#### What you should do:
Transcribe, word for word and without additions, each line below from the one containing "July 7, 2010" through the one containing "(c) Powers, Duties and Responsibilities", both ends included.

Stored data entries
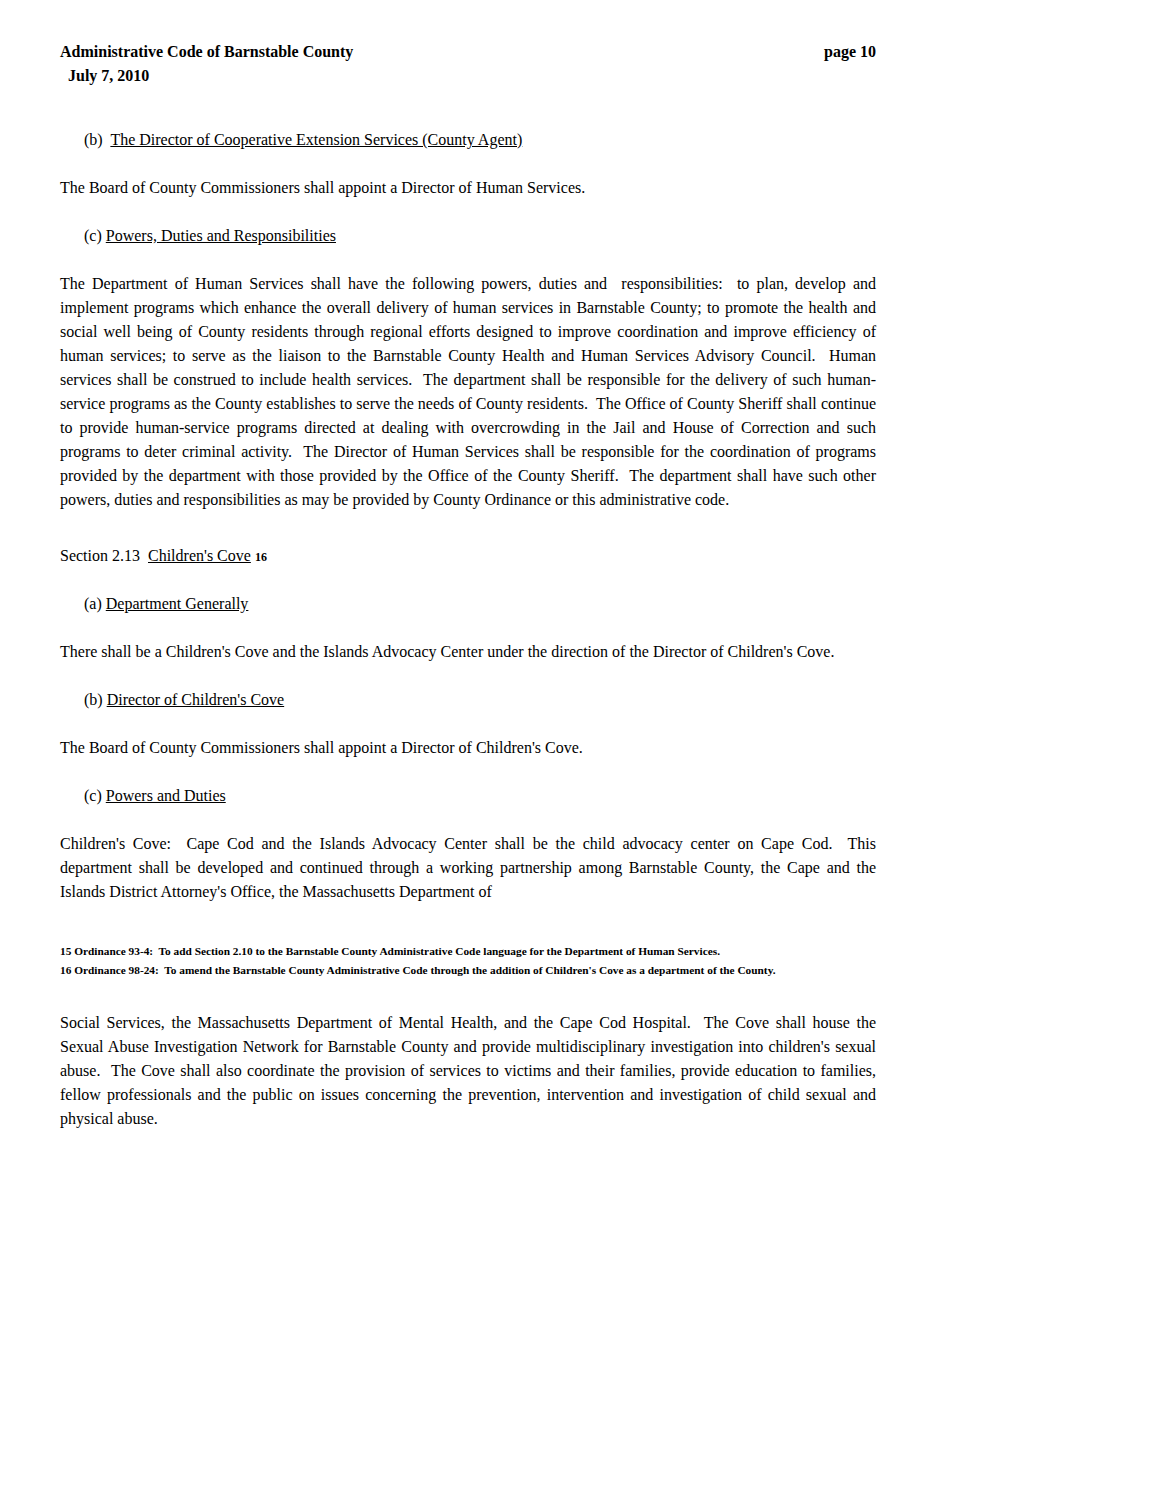Administrative Code of Barnstable County
July 7, 2010
page 10
(b) The Director of Cooperative Extension Services (County Agent)
The Board of County Commissioners shall appoint a Director of Human Services.
(c) Powers, Duties and Responsibilities
The Department of Human Services shall have the following powers, duties and responsibilities: to plan, develop and implement programs which enhance the overall delivery of human services in Barnstable County; to promote the health and social well being of County residents through regional efforts designed to improve coordination and improve efficiency of human services; to serve as the liaison to the Barnstable County Health and Human Services Advisory Council. Human services shall be construed to include health services. The department shall be responsible for the delivery of such human-service programs as the County establishes to serve the needs of County residents. The Office of County Sheriff shall continue to provide human-service programs directed at dealing with overcrowding in the Jail and House of Correction and such programs to deter criminal activity. The Director of Human Services shall be responsible for the coordination of programs provided by the department with those provided by the Office of the County Sheriff. The department shall have such other powers, duties and responsibilities as may be provided by County Ordinance or this administrative code.
Section 2.13 Children's Cove 16
(a) Department Generally
There shall be a Children's Cove and the Islands Advocacy Center under the direction of the Director of Children's Cove.
(b) Director of Children's Cove
The Board of County Commissioners shall appoint a Director of Children's Cove.
(c) Powers and Duties
Children's Cove: Cape Cod and the Islands Advocacy Center shall be the child advocacy center on Cape Cod. This department shall be developed and continued through a working partnership among Barnstable County, the Cape and the Islands District Attorney's Office, the Massachusetts Department of
15 Ordinance 93-4: To add Section 2.10 to the Barnstable County Administrative Code language for the Department of Human Services.
16 Ordinance 98-24: To amend the Barnstable County Administrative Code through the addition of Children's Cove as a department of the County.
Social Services, the Massachusetts Department of Mental Health, and the Cape Cod Hospital. The Cove shall house the Sexual Abuse Investigation Network for Barnstable County and provide multidisciplinary investigation into children's sexual abuse. The Cove shall also coordinate the provision of services to victims and their families, provide education to families, fellow professionals and the public on issues concerning the prevention, intervention and investigation of child sexual and physical abuse.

#### Task solution:
July 7, 2010
page 10
(b) The Director of Cooperative Extension Services (County Agent)
The Board of County Commissioners shall appoint a Director of Human Services.
(c) Powers, Duties and Responsibilities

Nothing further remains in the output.